→ PROBLEM A
Using the passage on the Hastert indictment, decide whether each statement agrees with it. For each, answer yes or no and quote the words that decide it. (i) Hastert entered Congress in 1987. (ii) The indictment names "Individual A" only after it alleges the bank transactions. (iii) The indictment describes Hastert as a high school teacher and coach in Yorkville, Illinois.
→ PROBLEM B
Write out the passage on the Hastert indictment word for word, from "One must nimbly" to "Congress in 1987.".
→ PROBLEM C
Continue the commentary on the Hastert indictment from its last sentence.

→ PROVIDED TEXT
● ● ●
Yet the very paucity of information may indirectly illuminate so, so much about a dark secret harbored by the longest-serving Republican House speaker in U.S. history.

One must nimbly hopscotch through the federal indictment and Hastert’s plea deal to divine a hint of what prompted the entire state of affairs.

Something forced Hastert to admit to breaking banking laws in an effort to fork over hush money to someone -- presumably cloaking seedy phantasms from long ago.

Consider the indictment:

The first sentence immediately declares that “from approximately 1965 to 1981, defendant JOHN DENNIS HASTERT was a high school teacher and coach in Yorkville, Illinois.”

This is a bizarre yet revealing opening to a federal indictment. It establishes the time, place and status of Hastert during that period -- long before he entered Congress in 1987.

Then, cryptically, before it even alleges the bank transactions, the indictment cites “Individual A.” It notes that the person in question “has been a resident of Yorkville, Illinois, and has known defendant JOHN DENNIS HASTERT most of Individual A’s life.”
● ● ●
→ INFORMATION SHOWN
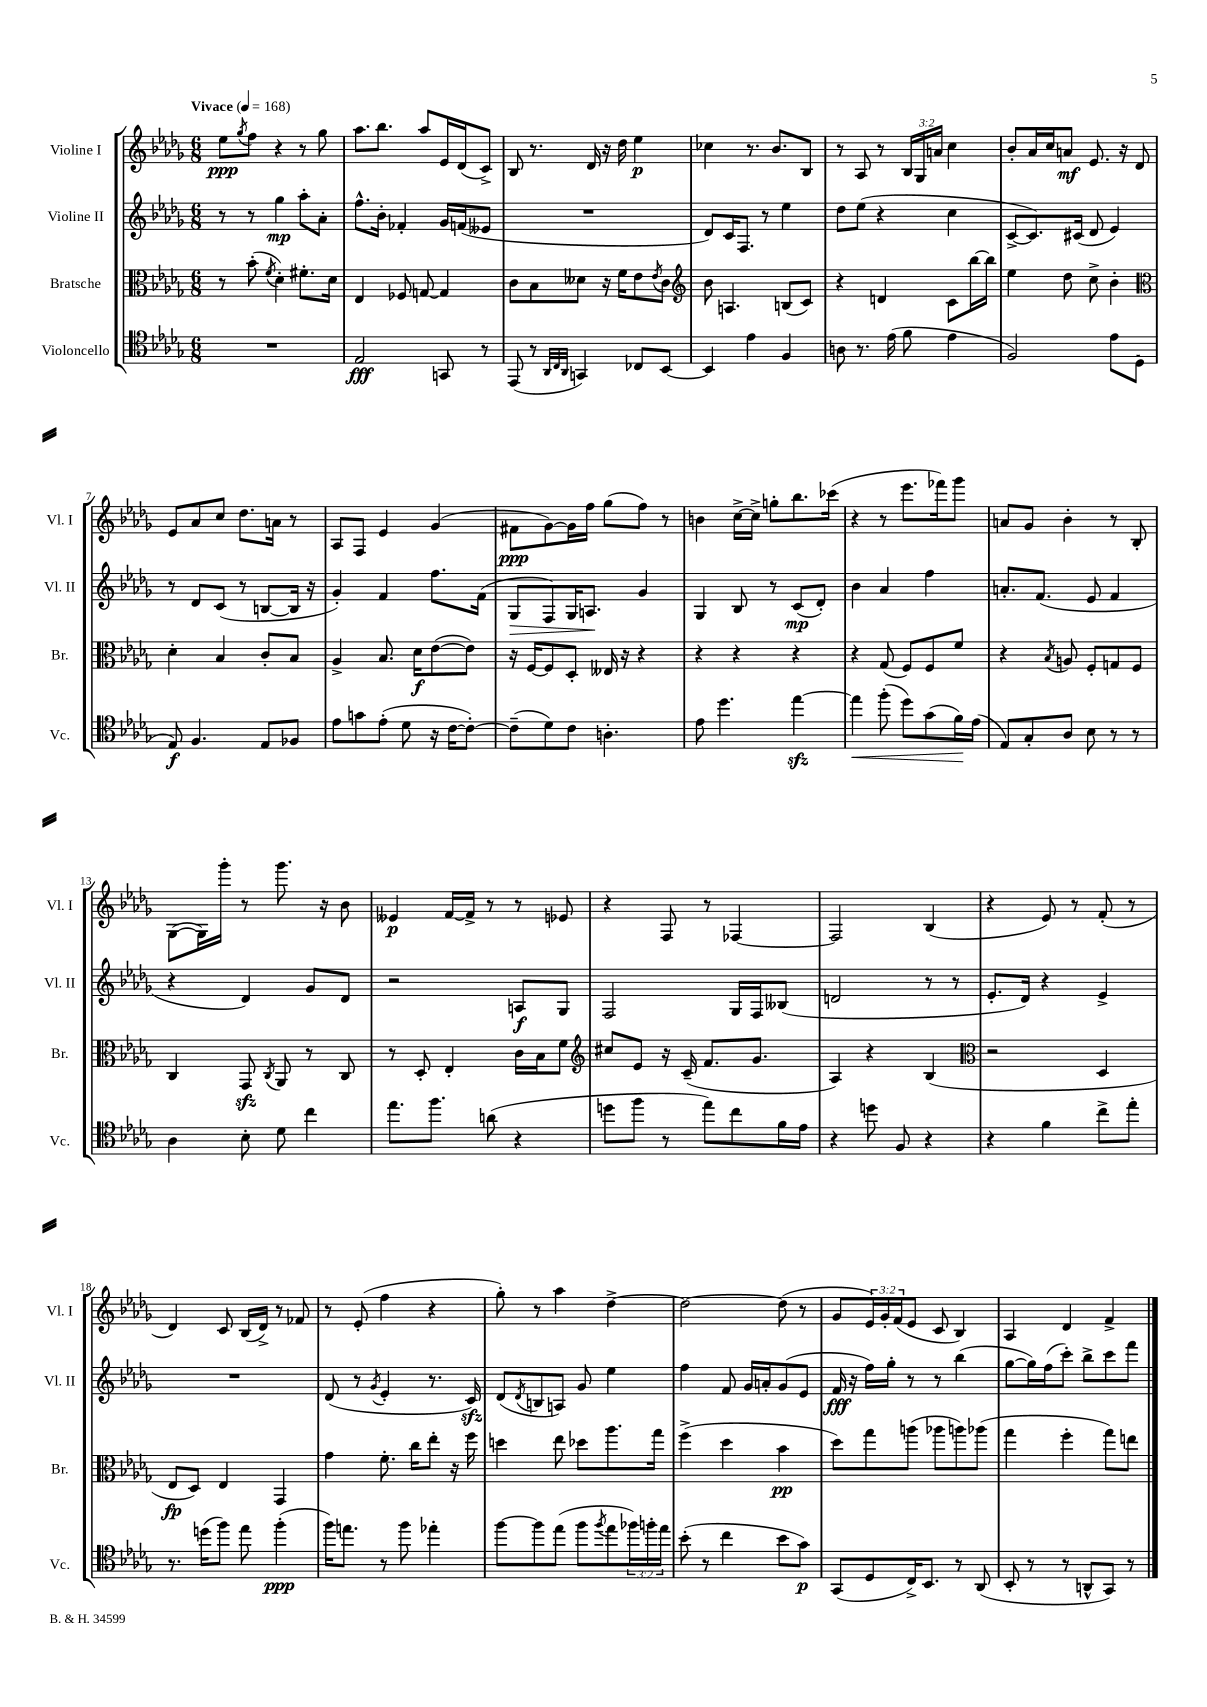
<<
\new StaffGroup <<
\new Staff = "s0" \with { instrumentName = "Violine I" shortInstrumentName = "Vl. I" } {
    \clef treble \key des \major \numericTimeSignature \time 6/8 \override Staff.TupletNumber.text = #tuplet-number::calc-fraction-text \tempo "Vivace" 4 = 168
    ees''8\ppp \acciaccatura { ges''8 } f''8 r4 r8 ges''8 |
    aes''8. bes''8. aes''8 ees'16 des'16( c'8->) |
    bes8 r8. des'16 r16 des''16 ees''4\p |
    ces''4 r8. bes'8. bes8 |
    r8 aes8 r8 \tuplet 3/2 { bes16 ges16 a'16 } c''4 |
    bes'8-. aes'16 c''16 a'8\mf ees'8. r16 des'8 |
    ees'8 aes'8 c''8 des''8. a'16 r8 |
    aes8 f8 ees'4 ges'4( |
    fis'8\ppp ges'8~) ges'16 f''16 ges''8( f''8) r8 |
    b'4 c''16~-> c''16-> g''8-. bes''8. ces'''16( |
    r4 r8 ees'''8. fes'''16) ges'''8 |
    a'8 ges'8 bes'4-. r8 bes8-. |
    ges8~( ges16) ges'''16-. r8 ges'''8. r16 bes'8 |
    eeses'4\p f'16~ f'16-> r8 r8 ees'8 |
    r4 f8 r8 fes4~ |
    fes2 bes4( |
    r4 ees'8) r8 f'8-.( r8 |
    des'4) c'8 bes16( des'16->) r8 fes'8 |
    r8 ees'8-.( f''4 r4 |
    ges''8-.) r8 aes''4 des''4~-> |
    des''2~ des''8( r8 |
    ges'8 \tuplet 3/2 { ees'16) ges'16-. f'16( } ees'8 c'8 bes4) |
    aes4 des'4 f'4-> \bar "|." |
}
\new Staff = "s1" \with { instrumentName = "Violine II" shortInstrumentName = "Vl. II" } {
    \clef treble \key des \major \numericTimeSignature \time 6/8
    r8 r8 ges''4\mp aes''8-. aes'8-. |
    f''8.-^ bes'16-. fes'4-. ges'16 f'16( eeses'8 |
    R2. |
    des'8) c'16 f8. r8 ees''4 |
    des''8 ees''8( r4 c''4 |
    c'8~-> c'8.) cis'16( des'8 ees'4) |
    r8 des'8 c'8( r8 b8~ b16 r16 |
    ges'4-.) f'4 f''8. f'16( |
    ges8\> f8) ges16 a8.\! ges'4 |
    ges4 bes8 r8 c'8\mp( des'8-.) |
    bes'4 aes'4 f''4 |
    a'8.-. f'8.( ees'8 f'4 |
    r4 des'4) ges'8 des'8 |
    r2 a8\f ges8 |
    f2 ges16 f16 beses8( |
    d'2 r8 r8 |
    ees'8.-. des'16) r4 ees'4-> |
    R2. |
    des'8( r8 \acciaccatura { ges'8 } ees'4-. r8. c'16\sfz) |
    des'8( \acciaccatura { des'8 } b8 a8) ges'8 ees''4 |
    f''4 f'8 ges'16 a'16-. ges'8( ees'8 |
    f'16\fff r16 f''16) ges''16-. r8 r8 bes''4( |
    ges''8~ ges''16) f''16( c'''8-.) bes''8-> c'''8 f'''8 \bar "|." |
}
\new Staff = "s2" \with { instrumentName = "Bratsche" shortInstrumentName = "Br." } {
    \clef alto \key des \major \numericTimeSignature \time 6/8
    r8 bes'8-.( \acciaccatura { f'8 } des'4-.) fis'8.-. des'16 |
    ees4 fes8 g8~ g4 |
    c'8 bes8 deses'8 r16 f'16 ees'8 \acciaccatura { ees'8 } c'8 |
    \clef treble bes'8 a4. b8( c'8) |
    r4 d'4 c'8 bes''16~ bes''16 |
    ees''4 des''8 c''8-> bes'4-. |
    \clef alto des'4-. bes4 c'8-. bes8 |
    aes4-> bes8. des'16\f ees'8~( ees'8) |
    r16 f16~ f8 des8-. eeses16 r16 r4 |
    r4 r4 r4 |
    r4 ges8( f8) f8 f'8 |
    r4 \acciaccatura { bes8 } a8 f8-. g8 f8 |
    c4 ges,8\sfz \acciaccatura { c8 } aes,8 r8 c8 |
    r8 des8-. ees4-. c'16 bes16 f'8 |
    \clef treble cis''8 ees'8 r16 c'16--( f'8. ges'8. |
    aes4) r4 bes4( |
    \clef alto r2 des4 |
    ees8\fp des8) ees4 ges,4 |
    ges'4 f'8.-. c''16 ees''8-. r16 f''16 |
    d''4 ees''8 des''8 aes''8. ges''16 |
    f''4->( des''4 bes'4\pp |
    des''8) ges''8 a''8( aes''8 a''8) aes''8( |
    ges''4 f''4-. ges''8) e''8 \bar "|." |
}
\new Staff = "s3" \with { instrumentName = "Violoncello" shortInstrumentName = "Vc." } {
    \clef tenor \key des \major \numericTimeSignature \time 6/8 \override Staff.TupletNumber.text = #tuplet-number::calc-fraction-text
    R2. |
    ees2\fff g,8 r8 |
    ees,8( r8 \grace { aes,32 c32 aes,32 } g,4) ces8 bes,8~ |
    bes,4 ees'4 f4 |
    a8 r8. ees'16( f'8 ees'4 |
    f2) ees'8 des8( |
    ees8\f) f4. ees8 fes8 |
    ees'8 g'8 ees'8-.( des'8 r16 c'16~ c'8~-.) |
    c'8--( des'8) c'8 a4.-. |
    ees'8 des''4. ees''4~\sfz |
    ees''4\< f''8-.( des''8) ges'8( f'16\!) ees'16( |
    ees8) ges8-. aes8 bes8 r8 r8 |
    aes4 bes8-. des'8 c''4 |
    ees''8. f''8. a'8( r4 |
    d''8 f''8 r8 ees''8) c''8 f'16 ees'16 |
    r4 d''8 f8 r4 |
    r4 f'4 c''8-> ees''8-. |
    r8. d''16( f''8) ees''8 f''4-.\ppp( |
    f''16) e''8. r8 f''8 ees''4-. |
    f''8~ f''8 ees''8( f''8 \acciaccatura { f''8 } ees''8 \tuplet 3/2 { fes''16) f''16-. ees''16 } |
    bes'8-.( r8 c''4 bes'8 ges'8\p) |
    ges,8( des8 c16->) bes,8. r8 aes,8( |
    bes,8-. r8 r8 a,8-^ ges,8) r8 \bar "|." |
}
>>
>>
● ● ●
→ WRITTEN REPLY A
(i) Yes: "long before he entered Congress in 1987."
(ii) No: "before it even alleges the bank transactions, the indictment cites “Individual A.”"
(iii) Yes: "defendant JOHN DENNIS HASTERT was a high school teacher and coach in Yorkville, Illinois."

→ WRITTEN REPLY B
One must nimbly hopscotch through the federal indictment and Hastert’s plea deal to divine a hint of what prompted the entire state of affairs.

Something forced Hastert to admit to breaking banking laws in an effort to fork over hush money to someone -- presumably cloaking seedy phantasms from long ago.

Consider the indictment:

The first sentence immediately declares that “from approximately 1965 to 1981, defendant JOHN DENNIS HASTERT was a high school teacher and coach in Yorkville, Illinois.”

This is a bizarre yet revealing opening to a federal indictment. It establishes the time, place and status of Hastert during that period -- long before he entered Congress in 1987.

→ WRITTEN REPLY C
The indictment continues that Hastert and Individual A met on “multiple” occasions and “discussed past misconduct by (the) defendant against Individual A that had occurred years earlier.”

The indictment eventually states that Hastert “agreed to provide Individual A $3.5 million in order to compensate for and conceal his prior misconduct against Individual A.”

The motivation for the illegal bank maneuvers is clear: a cover-up.

That may be the easiest component of this story to explain -- even if no one can truly address precisely what was “covered-up.” However, the implication is that Hastert’s “prior misconduct” must have been pretty bad.

In a strange way, the allegation of the cover-up sheds light on something: Hastert’s time and performance when he was thrust into the limelight as speaker of the House.

Hastert never sought the speakership. He toiled on the lower rungs of the House Republican leadership ladder as the chief deputy whip before a fluke thrust him into the speaker’s suite in January 1999.

Republicans were in the middle of impeaching President Clinton over his sexual peccadillos with Monica Lewinsky in 1998.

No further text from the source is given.